The question therefore rises: Is the clock rate affected by the intensity of gravitational attraction, or the value of gravitational potential? I believe it is the latter, because and understanding of how gravity attracts, when examined at the quantum level, leads to the conclusion that it attracts because of a gradient in time. The gradient in the clock rate thus equates to a gradient in potential, meaning that the clock rate equates to potential. What that means is that any 2 points at the same altitude have the same clock rate, even if they do not have the same gravitational intensity. Assuming that the earth's surface is an equipotential surface (very nearly true of the oceans), the clock rate everywhere thereon must be the same -- not considering, of course, the effects of motion. Taking that into account complicates the picture in ways I do not understand.
Title: Re: The theory that time can be slowed down or sped up
Post by: JimBob on 31/05/2006 21:25:32
quote:
Originally posted by ukmicky

quote:
The best book I've seen on relativity is "Relativity - the Special and General Theory" by Albert Einstein.

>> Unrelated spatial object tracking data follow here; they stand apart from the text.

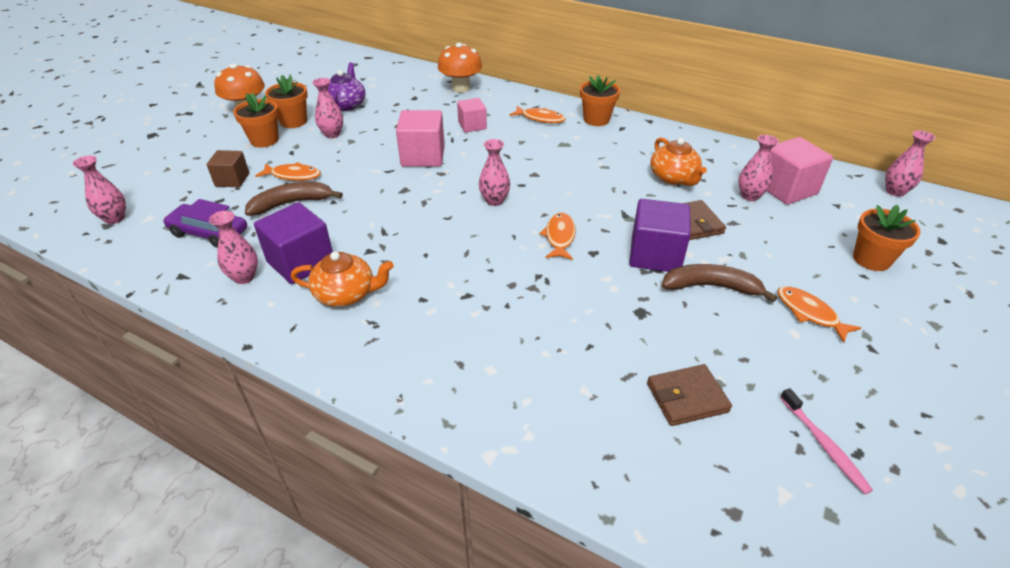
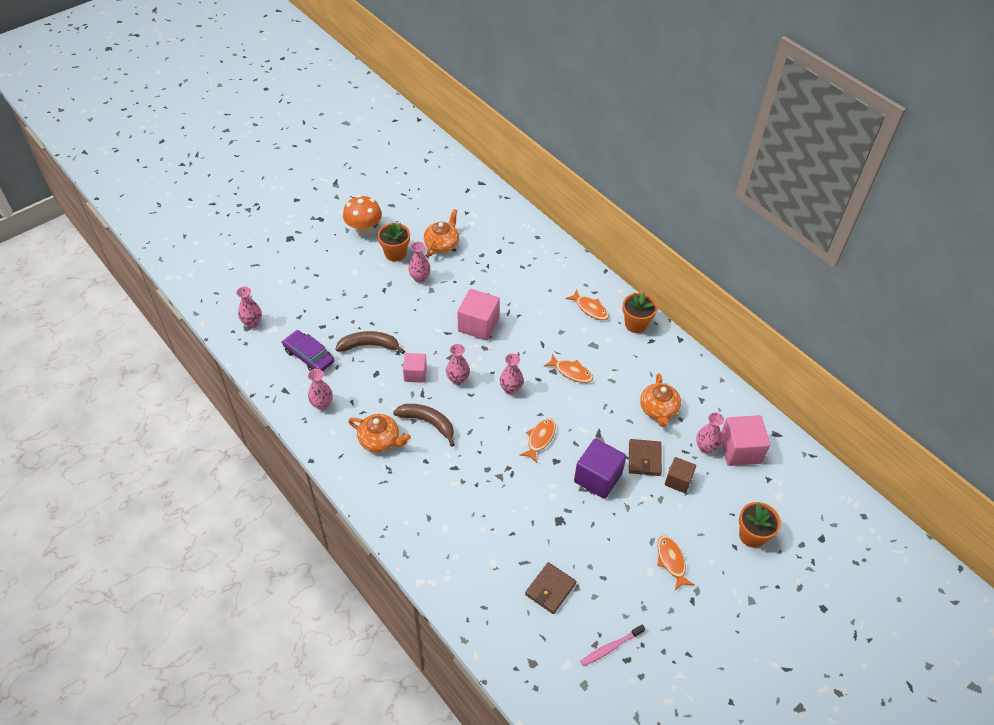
camera: 20 degrees right, 10 degrees up
(232, 180) = (335, 308): brown cube -> brown cube (678, 480)
(264, 140) = (368, 270): orange flower pot -> none
(293, 175) = (378, 316): orange fish -> orange fish (571, 372)
(301, 262) = (360, 403): purple cube -> none
(346, 105) = (442, 244): purple teapot -> orange teapot
(461, 88) = (542, 249): orange mushroom -> none
(472, 125) = (531, 300): pink cube -> pink cube (415, 374)
(687, 397) = (550, 589): brown wallet -> brown wallet turned 60 degrees counterclockwise
(711, 287) = (619, 517): brown banana -> brown banana (428, 423)
(824, 445) = (610, 647): pink toothbrush -> pink toothbrush turned 60 degrees clockwise
(895, 191) = (827, 482): pink vase -> pink vase (458, 379)

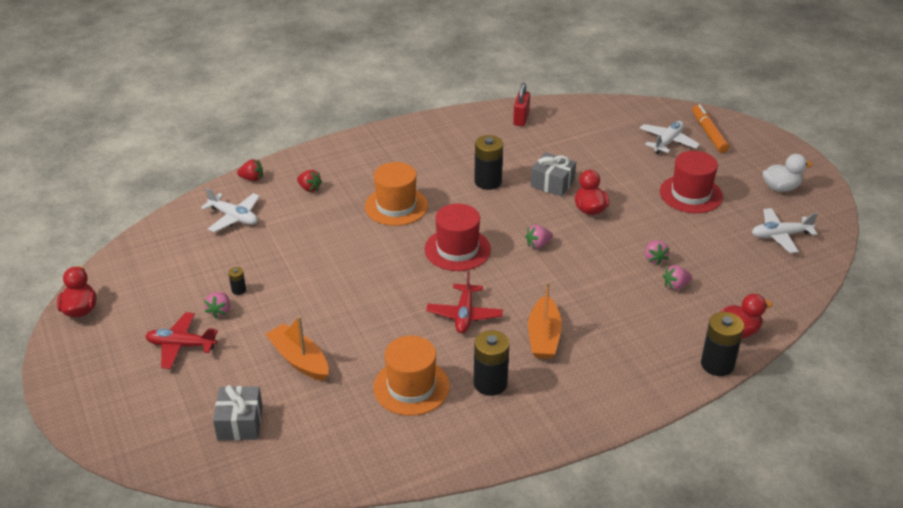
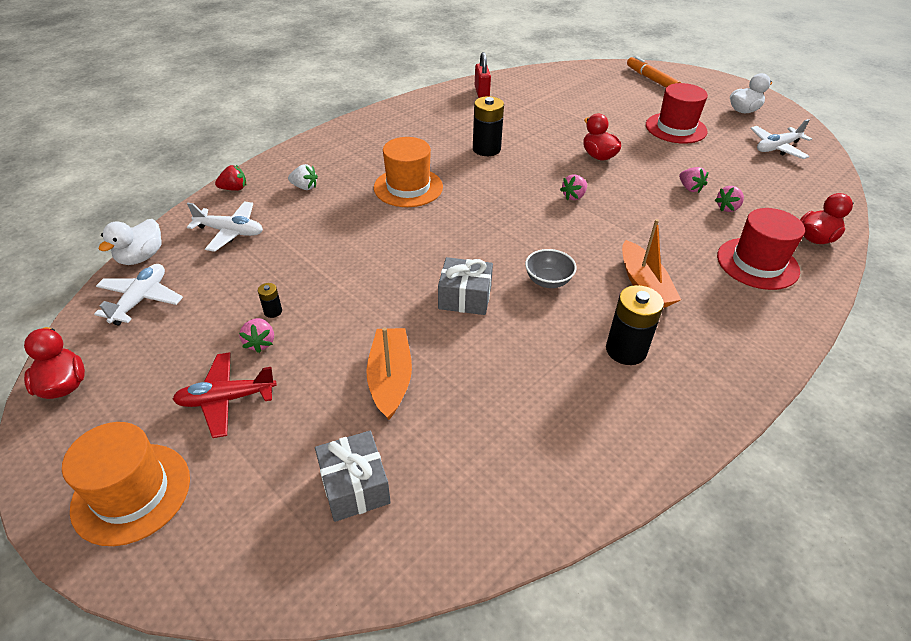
camera: 20 degrees left, 5 degrees up
(160, 225) = (141, 257): none -> white duck
(299, 360) = (390, 378): orange boat -> orange boat turned 60 degrees clockwise
(309, 188) = (304, 187): red strawberry -> white strawberry
(411, 387) = (542, 377): orange hat -> orange hat (131, 493)
(457, 249) = (497, 216): red hat -> red hat (757, 263)
(464, 315) = (548, 281): red plane -> grey bowl
(552, 183) = (548, 140): grey gift -> grey gift (465, 297)
(668, 142) = (623, 91): white plane -> white plane (141, 299)
(717, 364) = (825, 273): black battery -> none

Yes, THE Albert Einstein. He was a very gifted communicator as well as physicist.


Is there an online resource where you can read this book and others.

Michael                 HAPPY NEW YEAR                     (https://www.thenakedscientists.com/forum/proxy.php?request=http%3A%2F%2Fi11.photobucket.com%2Falbums%2Fa186%2Fukmicky%2Fparty-smiley-012.gif&hash=844994fd61764508c533537d6874634d)



Certinly. http://www.gutenberg.org/etext/5001

 [:p]



The mind is like a parachute. It works best when open.  -- A. Einstein
Title: Re: The theory that time can be slowed down or sped up
Post by: ukmicky on 31/05/2006 22:20:45
Cheers jimbob ,where were you 4 months ago.[:)]



Michael
Title: Re: The theory that time can be slowed down or sped up
Post by: DocN on 04/06/2006 17:32:28
What part does Hawking's description of the origin of time as having "space-like" dimensions?
Doc
Title: Re: The theory that time can be slowed down or sped up
Post by: qazibasit on 08/06/2006 11:07:05
well time is not man made as ur saying. If you think that time is what takes b/w the motion or activity then this means that if ur standing still or sitting still then there is no time. we are bound in the time and space.